(Material to process Opens)

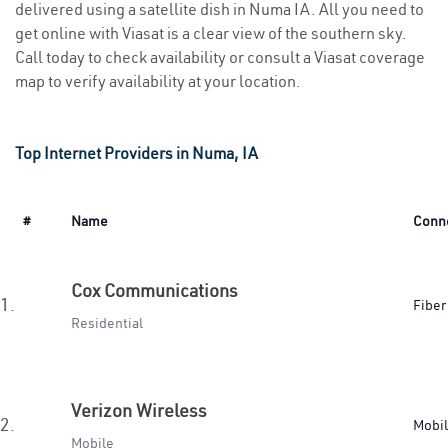
delivered using a satellite dish in Numa IA. All you need to
get online with Viasat is a clear view of the southern sky.
Call today to check availability or consult a Viasat coverage
map to verify availability at your location.
Top Internet Providers in Numa, IA
#
Name
Conn
Cox Communications
1.
Fiber
Residential
Verizon Wireless
2.
Mobi
Mobile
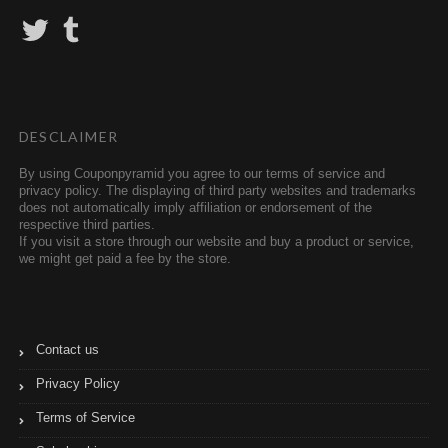
T
T
w
u
i
m
t
b
t
l
e
r
r
DESCLAIMER
By using Couponpyramid you agree to our terms of service and
privacy policy. The displaying of third party websites and trademarks
does not automatically imply affiliation or endorsement of the
respective third parties.
If you visit a store through our website and buy a product or service,
we might get paid a fee by the store.
Contact us
Privacy Policy
Terms of Service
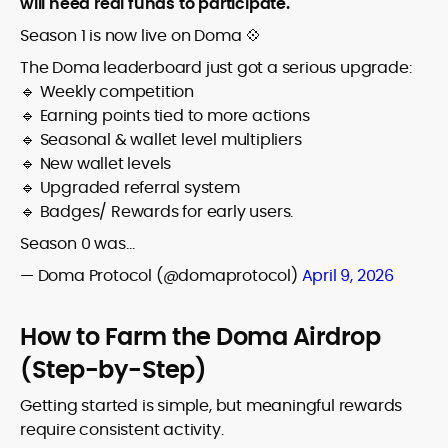
will need real funds to participate.
Season 1 is now live on Doma 💠
The Doma leaderboard just got a serious upgrade:
🔹 Weekly competition
🔹 Earning points tied to more actions
🔹 Seasonal & wallet level multipliers
🔹 New wallet levels
🔹 Upgraded referral system
🔹 Badges/ Rewards for early users.
Season 0 was…
— Doma Protocol (@domaprotocol)
April 9, 2026
How to Farm the Doma Airdrop
(Step-by-Step)
Getting started is simple, but meaningful rewards
require consistent activity.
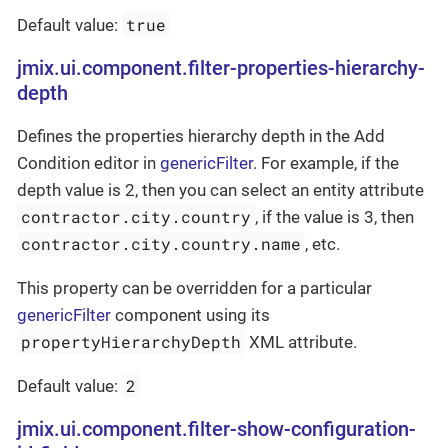
true
Default value:
jmix.ui.component.filter-properties-hierarchy-
depth
Defines the properties hierarchy depth in the Add
Condition editor in
genericFilter
. For example, if the
depth value is 2, then you can select an entity attribute
contractor.city.country
, if the value is 3, then
contractor.city.country.name
, etc.
This property can be overridden for a particular
genericFilter
component using its
propertyHierarchyDepth
XML attribute.
2
Default value:
jmix.ui.component.filter-show-configuration-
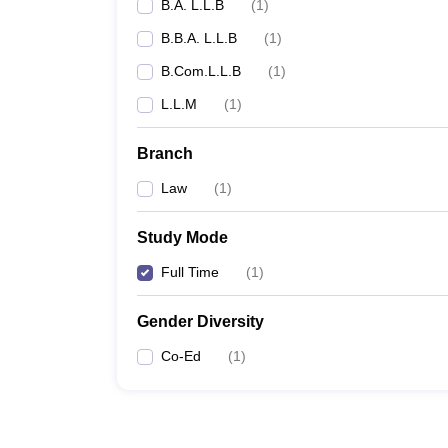
B.A. L.L.B
(
1
)
B.B.A. L.L.B
(
1
)
B.Com.L.L.B
(
1
)
L.L.M
(
1
)
Branch
Law
(
1
)
Study Mode
Full Time
(
1
)
Gender Diversity
Co-Ed
(
1
)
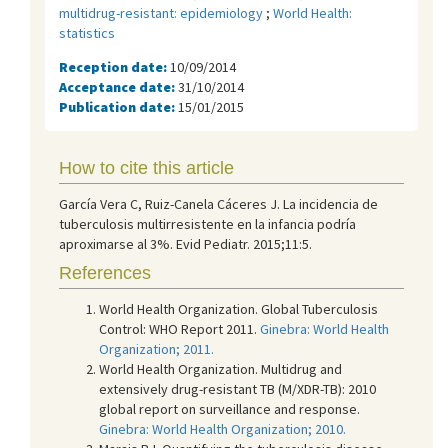
multidrug-resistant: epidemiology
;
World Health:
statistics
Reception date:
10/09/2014
Acceptance date:
31/10/2014
Publication date:
15/01/2015
How to cite this article
García Vera C, Ruiz-Canela Cáceres J. La incidencia de
tuberculosis multirresistente en la infancia podría
aproximarse al 3%. Evid Pediatr. 2015;11:5.
References
World Health Organization. Global Tuberculosis
Control: WHO Report 2011.
Ginebra: World Health
Organization; 2011.
World Health Organization. Multidrug and
extensively drug-resistant TB (M/XDR-TB): 2010
global report on surveillance and response.
Ginebra: World Health Organization; 2010.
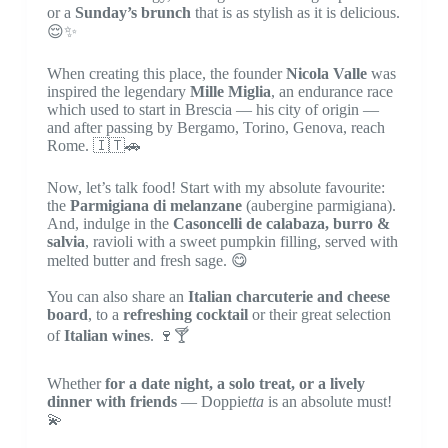
or a
Sunday’s brunch
that is as stylish as it is delicious.
😌✨
When creating this place, the founder
Nicola Valle
was
inspired the legendary
Mille Miglia
, an endurance race
which used to start in Brescia — his city of origin —
and after passing by Bergamo, Torino, Genova, reach
Rome. 🇮🇹🚗
Now, let’s talk food! Start with my absolute favourite:
the
Parmigiana di melanzane
(aubergine parmigiana).
And, indulge in the
Casoncelli de calabaza, burro &
salvia
, ravioli with a sweet pumpkin filling, served with
melted butter and fresh sage. 😋
You can also share an
Italian charcuterie and cheese
board
, to a
refreshing cocktail
or their great selection
of
Italian wines
. 🍷🍸
Whether
for a date night, a solo treat, or a lively
dinner with friends
— Doppie
tta
is an absolute must!
💫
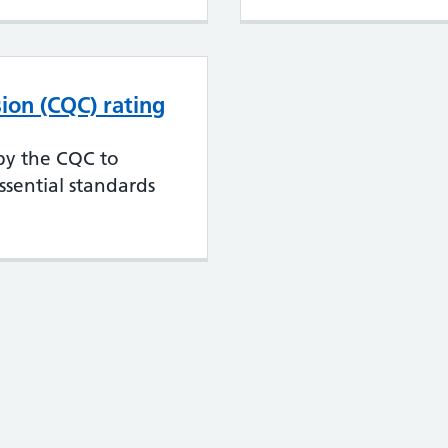
ion (CQC) rating
 by the CQC to
sential standards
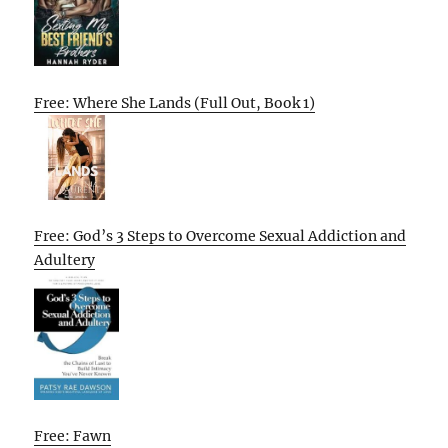
Free: Where She Lands (Full Out, Book 1)
Free: God’s 3 Steps to Overcome Sexual Addiction and
Adultery
Free: Fawn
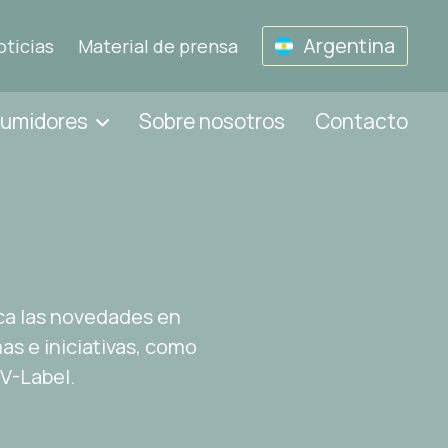
Argentina
oticias
Material de prensa
sumidores
Sobre nosotros
Contacto
ca las novedades en
s e iniciativas, como
 V-Label.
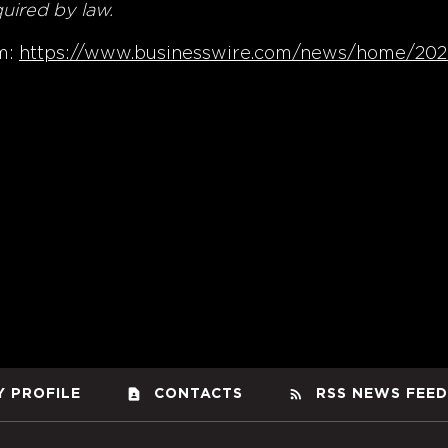
quired by law.
m:
https://www.businesswire.com/news/home/20
contact_page
rss_feed
 PROFILE
CONTACTS
RSS NEWS FEED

(Material to process Closes)

### [Task to complete]
Copy out each record shown above without alteration, skipping any picture.

### [Answer box]
delivered using a satellite dish in Numa IA. All you need to
get online with Viasat is a clear view of the southern sky.
Call today to check availability or consult a Viasat coverage
map to verify availability at your location.
Top Internet Providers in Numa, IA
#
Name
Conn
Cox Communications
1.
Fiber
Residential
Verizon Wireless
2.
Mobi
Mobile
T
T
w
u
i
m
t
b
t
l
e
r
r
DESCLAIMER
By using Couponpyramid you agree to our terms of service and
privacy policy. The displaying of third party websites and trademarks
does not automatically imply affiliation or endorsement of the
respective third parties.
If you visit a store through our website and buy a product or service,
we might get paid a fee by the store.
Contact us
Privacy Policy
Terms of Service
will need real funds to participate.
Season 1 is now live on Doma 💠
The Doma leaderboard just got a serious upgrade:
🔹 Weekly competition
🔹 Earning points tied to more actions
🔹 Seasonal & wallet level multipliers
🔹 New wallet levels
🔹 Upgraded referral system
🔹 Badges/ Rewards for early users.
Season 0 was…
— Doma Protocol (@domaprotocol)
April 9, 2026
How to Farm the Doma Airdrop
(Step-by-Step)
Getting started is simple, but meaningful rewards
require consistent activity.
true
Default value:
jmix.ui.component.filter-properties-hierarchy-
depth
Defines the properties hierarchy depth in the Add
Condition editor in
genericFilter
. For example, if the
depth value is 2, then you can select an entity attribute
contractor.city.country
, if the value is 3, then
contractor.city.country.name
, etc.
This property can be overridden for a particular
genericFilter
component using its
propertyHierarchyDepth
XML attribute.
2
Default value:
jmix.ui.component.filter-show-configuration-
B.A. L.L.B
(
1
)
B.B.A. L.L.B
(
1
)
B.Com.L.L.B
(
1
)
L.L.M
(
1
)
Branch
Law
(
1
)
Study Mode
Full Time
(
1
)
Gender Diversity
Co-Ed
(
1
)
multidrug-resistant: epidemiology
;
World Health:
statistics
Reception date:
10/09/2014
Acceptance date:
31/10/2014
Publication date:
15/01/2015
How to cite this article
García Vera C, Ruiz-Canela Cáceres J. La incidencia de
tuberculosis multirresistente en la infancia podría
aproximarse al 3%. Evid Pediatr. 2015;11:5.
References
World Health Organization. Global Tuberculosis
Control: WHO Report 2011.
Ginebra: World Health
Organization; 2011.
World Health Organization. Multidrug and
extensively drug-resistant TB (M/XDR-TB): 2010
global report on surveillance and response.
Ginebra: World Health Organization; 2010.
or a
Sunday’s brunch
that is as stylish as it is delicious.
😌✨
When creating this place, the founder
Nicola Valle
was
inspired the legendary
Mille Miglia
, an endurance race
which used to start in Brescia — his city of origin —
and after passing by Bergamo, Torino, Genova, reach
Rome. 🇮🇹🚗
Now, let’s talk food! Start with my absolute favourite:
the
Parmigiana di melanzane
(aubergine parmigiana).
And, indulge in the
Casoncelli de calabaza, burro &
salvia
, ravioli with a sweet pumpkin filling, served with
melted butter and fresh sage. 😋
You can also share an
Italian charcuterie and cheese
board
, to a
refreshing cocktail
or their great selection
of
Italian wines
. 🍷🍸
Whether
for a date night, a solo treat, or a lively
dinner with friends
— Doppie
tta
is an absolute must!
💫
ion (CQC) rating
 by the CQC to
sential standards
Free: Where She Lands (Full Out, Book 1)
Free: God’s 3 Steps to Overcome Sexual Addiction and
Adultery
Free: Fawn
Argentina
oticias
Material de prensa
sumidores
Sobre nosotros
Contacto
ca las novedades en
s e iniciativas, como
 V-Label.
quired by law.
m:
https://www.businesswire.com/news/home/20
contact_page
rss_feed
 PROFILE
CONTACTS
RSS NEWS FEED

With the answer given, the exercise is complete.